Latham & Watkins advised Stoller with a mostly Texas team, led by partners John Greer and Ryan Maierson. Stoller’s trustees brought in outside counsel as well, tapping Baker Botts, led by partner Dan Mark.
Dec. 6: NRG Energy expands Its residential technologies with $5.2 billion deal
NRG Energy, a retail utility provider that markets energy under consumer brands like Reliant, plunged further into its retail presence with the $5.2 billion acquisition of Vivint Smart Home Inc. Vivint manufactures a variety of residential home appliances and security devices tied together on a single management platform. The single-core structure allows greater control over both the performance and energy efficiencies of the products.

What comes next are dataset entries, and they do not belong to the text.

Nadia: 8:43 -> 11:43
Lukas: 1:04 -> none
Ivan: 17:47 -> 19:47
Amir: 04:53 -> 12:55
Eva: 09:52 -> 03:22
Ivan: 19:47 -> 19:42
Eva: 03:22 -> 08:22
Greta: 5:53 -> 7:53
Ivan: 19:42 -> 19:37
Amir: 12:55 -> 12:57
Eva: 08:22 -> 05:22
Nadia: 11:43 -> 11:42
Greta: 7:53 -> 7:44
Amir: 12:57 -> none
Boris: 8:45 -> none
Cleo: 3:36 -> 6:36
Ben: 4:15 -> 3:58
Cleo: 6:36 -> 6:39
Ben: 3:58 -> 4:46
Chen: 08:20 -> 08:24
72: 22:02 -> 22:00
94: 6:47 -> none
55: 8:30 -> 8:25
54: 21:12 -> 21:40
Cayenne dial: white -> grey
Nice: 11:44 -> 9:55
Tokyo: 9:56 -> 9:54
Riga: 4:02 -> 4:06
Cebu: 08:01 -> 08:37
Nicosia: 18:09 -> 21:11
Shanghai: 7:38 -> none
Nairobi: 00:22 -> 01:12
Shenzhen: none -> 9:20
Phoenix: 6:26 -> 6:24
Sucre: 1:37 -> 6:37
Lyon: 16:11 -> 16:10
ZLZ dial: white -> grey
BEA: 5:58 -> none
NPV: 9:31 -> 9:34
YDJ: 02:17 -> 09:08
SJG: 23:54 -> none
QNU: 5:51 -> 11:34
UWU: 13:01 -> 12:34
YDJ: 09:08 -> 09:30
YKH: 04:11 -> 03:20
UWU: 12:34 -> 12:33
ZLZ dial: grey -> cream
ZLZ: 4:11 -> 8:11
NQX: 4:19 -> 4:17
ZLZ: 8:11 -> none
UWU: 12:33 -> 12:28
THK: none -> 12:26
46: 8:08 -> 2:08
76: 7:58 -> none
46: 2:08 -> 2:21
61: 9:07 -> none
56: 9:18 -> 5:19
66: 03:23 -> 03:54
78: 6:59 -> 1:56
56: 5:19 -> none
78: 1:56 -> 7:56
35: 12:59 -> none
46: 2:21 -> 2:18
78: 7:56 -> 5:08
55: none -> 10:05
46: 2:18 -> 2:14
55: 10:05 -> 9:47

NRG has its financial headquarters in Princeton, New Jersey, but its operational headquarters is in Houston. The base price tag is $12 per share, or $2.8 billion in cash. But NRG also assumes $2.4 billion in Vivint debt, a feature of the deal that has proved unpopular with NRG stockholders in the short term, with the stock dropping 20 percent in value since the deal was announced Dec. 5. But Mauricio Gutierrez, president and CEO of NRG, insists that Vivint is a long-term fit for their market.
“Customers want simple, connected and customized experiences that provide peace of mind. Vivint’s smart home technology strengthens our retail platform, improves our customer experience and increases customer lifetime value,” Gutierrez said in a statement announcing the deal.
Both sides were advised from New York: NRG by White & Case; Vivint by Simpson Thacher & Bartlett.